Problem description -> From the entries below, give the number of lines where the word "России" occurs, and nothing else.

Given entries ->
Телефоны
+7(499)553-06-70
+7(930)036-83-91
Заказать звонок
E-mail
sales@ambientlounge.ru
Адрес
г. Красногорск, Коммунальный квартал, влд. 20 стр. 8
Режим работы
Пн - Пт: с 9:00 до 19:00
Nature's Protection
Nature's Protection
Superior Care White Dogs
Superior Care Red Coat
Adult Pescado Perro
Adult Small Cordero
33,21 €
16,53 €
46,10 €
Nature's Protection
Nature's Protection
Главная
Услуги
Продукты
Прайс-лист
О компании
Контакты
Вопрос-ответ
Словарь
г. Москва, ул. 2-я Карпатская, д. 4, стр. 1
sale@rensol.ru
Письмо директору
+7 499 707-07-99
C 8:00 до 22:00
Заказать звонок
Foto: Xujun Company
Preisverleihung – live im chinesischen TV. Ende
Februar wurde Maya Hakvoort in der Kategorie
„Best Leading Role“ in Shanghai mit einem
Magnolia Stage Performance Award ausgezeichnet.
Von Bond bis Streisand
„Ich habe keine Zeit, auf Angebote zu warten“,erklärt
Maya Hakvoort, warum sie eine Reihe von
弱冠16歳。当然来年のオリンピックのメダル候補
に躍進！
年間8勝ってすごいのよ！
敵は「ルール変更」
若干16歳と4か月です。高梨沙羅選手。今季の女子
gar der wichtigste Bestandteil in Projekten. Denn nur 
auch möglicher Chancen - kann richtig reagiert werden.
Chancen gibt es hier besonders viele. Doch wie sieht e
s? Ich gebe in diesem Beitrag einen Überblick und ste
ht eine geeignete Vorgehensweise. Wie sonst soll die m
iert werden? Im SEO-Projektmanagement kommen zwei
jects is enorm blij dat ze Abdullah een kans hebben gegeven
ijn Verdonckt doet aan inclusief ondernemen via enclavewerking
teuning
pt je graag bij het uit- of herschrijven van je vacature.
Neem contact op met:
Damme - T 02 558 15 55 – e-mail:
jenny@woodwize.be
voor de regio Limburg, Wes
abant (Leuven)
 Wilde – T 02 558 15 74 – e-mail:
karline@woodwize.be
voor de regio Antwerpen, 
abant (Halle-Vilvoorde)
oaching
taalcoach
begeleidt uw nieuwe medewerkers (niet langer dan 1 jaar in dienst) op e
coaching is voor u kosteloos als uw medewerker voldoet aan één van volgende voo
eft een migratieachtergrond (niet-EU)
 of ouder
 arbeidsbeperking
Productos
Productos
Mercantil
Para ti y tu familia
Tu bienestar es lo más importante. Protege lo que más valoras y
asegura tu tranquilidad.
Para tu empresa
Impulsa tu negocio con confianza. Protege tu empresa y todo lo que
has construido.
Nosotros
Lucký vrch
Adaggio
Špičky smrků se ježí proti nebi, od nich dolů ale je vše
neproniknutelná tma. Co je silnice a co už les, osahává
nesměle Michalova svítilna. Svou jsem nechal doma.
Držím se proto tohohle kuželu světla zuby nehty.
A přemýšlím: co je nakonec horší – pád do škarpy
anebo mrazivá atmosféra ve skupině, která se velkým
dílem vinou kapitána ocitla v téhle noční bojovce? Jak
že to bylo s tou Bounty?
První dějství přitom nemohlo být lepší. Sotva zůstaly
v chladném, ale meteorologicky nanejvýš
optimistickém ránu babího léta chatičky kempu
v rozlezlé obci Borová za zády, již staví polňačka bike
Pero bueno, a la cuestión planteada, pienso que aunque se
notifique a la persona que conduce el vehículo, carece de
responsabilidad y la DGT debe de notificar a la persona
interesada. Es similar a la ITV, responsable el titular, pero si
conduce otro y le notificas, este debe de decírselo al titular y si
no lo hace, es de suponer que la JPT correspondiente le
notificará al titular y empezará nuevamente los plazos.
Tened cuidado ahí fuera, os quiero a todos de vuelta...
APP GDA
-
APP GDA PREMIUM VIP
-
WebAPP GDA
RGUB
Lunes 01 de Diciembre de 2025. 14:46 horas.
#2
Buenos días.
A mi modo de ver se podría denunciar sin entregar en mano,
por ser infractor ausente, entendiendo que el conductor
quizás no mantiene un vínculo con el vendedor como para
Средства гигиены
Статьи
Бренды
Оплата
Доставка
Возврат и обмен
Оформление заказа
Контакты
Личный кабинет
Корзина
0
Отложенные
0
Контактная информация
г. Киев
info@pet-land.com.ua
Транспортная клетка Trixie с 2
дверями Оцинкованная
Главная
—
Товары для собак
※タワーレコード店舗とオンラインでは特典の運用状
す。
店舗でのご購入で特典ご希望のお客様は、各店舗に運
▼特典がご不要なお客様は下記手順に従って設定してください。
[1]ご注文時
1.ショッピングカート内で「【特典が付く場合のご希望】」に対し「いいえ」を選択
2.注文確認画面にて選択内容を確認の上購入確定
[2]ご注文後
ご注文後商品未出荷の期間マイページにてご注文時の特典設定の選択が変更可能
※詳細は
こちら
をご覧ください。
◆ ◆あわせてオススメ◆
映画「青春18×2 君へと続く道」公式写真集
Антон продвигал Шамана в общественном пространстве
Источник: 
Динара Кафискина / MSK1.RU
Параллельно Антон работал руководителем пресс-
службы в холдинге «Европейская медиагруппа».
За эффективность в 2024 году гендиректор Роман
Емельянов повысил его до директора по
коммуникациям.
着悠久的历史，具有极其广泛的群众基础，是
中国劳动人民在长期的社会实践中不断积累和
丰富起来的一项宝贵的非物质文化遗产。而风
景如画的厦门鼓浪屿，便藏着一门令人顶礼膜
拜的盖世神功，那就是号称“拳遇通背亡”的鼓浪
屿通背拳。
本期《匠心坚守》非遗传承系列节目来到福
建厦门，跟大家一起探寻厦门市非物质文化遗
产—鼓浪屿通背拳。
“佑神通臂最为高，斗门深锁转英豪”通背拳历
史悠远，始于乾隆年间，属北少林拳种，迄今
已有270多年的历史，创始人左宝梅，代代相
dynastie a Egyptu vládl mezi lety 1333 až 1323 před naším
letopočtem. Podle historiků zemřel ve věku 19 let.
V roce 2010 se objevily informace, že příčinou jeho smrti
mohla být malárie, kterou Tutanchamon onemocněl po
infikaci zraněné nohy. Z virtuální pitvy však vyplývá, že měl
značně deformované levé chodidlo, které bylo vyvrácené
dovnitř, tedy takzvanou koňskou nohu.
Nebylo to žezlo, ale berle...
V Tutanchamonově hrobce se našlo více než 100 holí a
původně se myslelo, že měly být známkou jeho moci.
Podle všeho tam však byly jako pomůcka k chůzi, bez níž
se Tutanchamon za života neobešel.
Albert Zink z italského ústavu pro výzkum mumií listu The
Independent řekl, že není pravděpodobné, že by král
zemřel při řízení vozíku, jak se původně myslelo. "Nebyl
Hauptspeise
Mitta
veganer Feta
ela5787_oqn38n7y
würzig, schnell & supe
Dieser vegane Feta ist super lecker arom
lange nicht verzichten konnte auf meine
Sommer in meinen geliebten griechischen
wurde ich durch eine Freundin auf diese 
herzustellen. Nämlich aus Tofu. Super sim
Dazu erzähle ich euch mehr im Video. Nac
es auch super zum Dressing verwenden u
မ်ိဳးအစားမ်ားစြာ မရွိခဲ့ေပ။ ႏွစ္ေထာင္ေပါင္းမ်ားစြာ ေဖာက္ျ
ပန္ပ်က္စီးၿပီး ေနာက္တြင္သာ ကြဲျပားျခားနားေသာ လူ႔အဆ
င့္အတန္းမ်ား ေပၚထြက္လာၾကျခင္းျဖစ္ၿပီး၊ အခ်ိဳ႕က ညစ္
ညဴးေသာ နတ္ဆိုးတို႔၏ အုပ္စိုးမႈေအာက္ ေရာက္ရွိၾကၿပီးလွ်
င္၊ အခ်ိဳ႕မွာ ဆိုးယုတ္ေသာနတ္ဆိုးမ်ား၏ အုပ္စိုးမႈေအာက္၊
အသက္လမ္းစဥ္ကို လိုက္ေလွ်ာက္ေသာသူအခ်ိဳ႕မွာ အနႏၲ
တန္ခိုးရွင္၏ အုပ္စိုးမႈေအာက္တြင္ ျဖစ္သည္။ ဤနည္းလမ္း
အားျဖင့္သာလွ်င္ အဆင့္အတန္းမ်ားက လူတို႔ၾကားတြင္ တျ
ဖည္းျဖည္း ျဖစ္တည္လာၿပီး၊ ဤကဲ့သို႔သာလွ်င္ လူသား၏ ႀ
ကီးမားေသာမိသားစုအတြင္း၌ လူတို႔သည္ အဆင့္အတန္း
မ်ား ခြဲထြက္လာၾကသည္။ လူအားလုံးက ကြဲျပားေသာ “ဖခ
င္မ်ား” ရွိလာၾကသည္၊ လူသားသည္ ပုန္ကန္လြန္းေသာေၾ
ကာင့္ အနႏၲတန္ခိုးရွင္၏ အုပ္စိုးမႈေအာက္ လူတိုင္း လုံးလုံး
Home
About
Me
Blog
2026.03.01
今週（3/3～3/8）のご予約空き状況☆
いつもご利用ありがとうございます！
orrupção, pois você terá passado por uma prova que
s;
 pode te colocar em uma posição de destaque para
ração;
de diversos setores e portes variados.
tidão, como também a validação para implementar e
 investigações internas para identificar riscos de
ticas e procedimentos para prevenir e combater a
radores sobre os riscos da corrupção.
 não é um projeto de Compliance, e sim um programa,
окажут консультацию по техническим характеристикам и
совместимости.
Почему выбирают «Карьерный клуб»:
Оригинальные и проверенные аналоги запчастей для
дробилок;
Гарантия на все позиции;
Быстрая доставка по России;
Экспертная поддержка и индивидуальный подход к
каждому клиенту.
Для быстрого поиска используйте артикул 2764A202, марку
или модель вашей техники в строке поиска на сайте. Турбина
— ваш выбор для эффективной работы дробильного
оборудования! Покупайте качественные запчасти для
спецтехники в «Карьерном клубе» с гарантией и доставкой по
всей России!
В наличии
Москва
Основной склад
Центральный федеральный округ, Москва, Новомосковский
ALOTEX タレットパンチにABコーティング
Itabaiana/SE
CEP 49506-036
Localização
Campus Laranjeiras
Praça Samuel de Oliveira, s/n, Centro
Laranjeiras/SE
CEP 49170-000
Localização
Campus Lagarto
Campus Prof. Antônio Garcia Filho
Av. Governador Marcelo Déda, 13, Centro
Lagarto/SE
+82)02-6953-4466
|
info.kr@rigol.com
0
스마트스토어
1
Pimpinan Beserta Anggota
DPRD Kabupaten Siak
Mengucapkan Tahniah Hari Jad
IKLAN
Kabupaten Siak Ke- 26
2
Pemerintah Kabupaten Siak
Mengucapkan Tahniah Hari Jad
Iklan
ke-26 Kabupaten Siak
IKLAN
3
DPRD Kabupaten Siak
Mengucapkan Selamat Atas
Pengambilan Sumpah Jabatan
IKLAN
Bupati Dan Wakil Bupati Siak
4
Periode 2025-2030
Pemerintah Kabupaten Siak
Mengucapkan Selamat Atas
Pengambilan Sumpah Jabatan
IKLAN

Answer space -> 2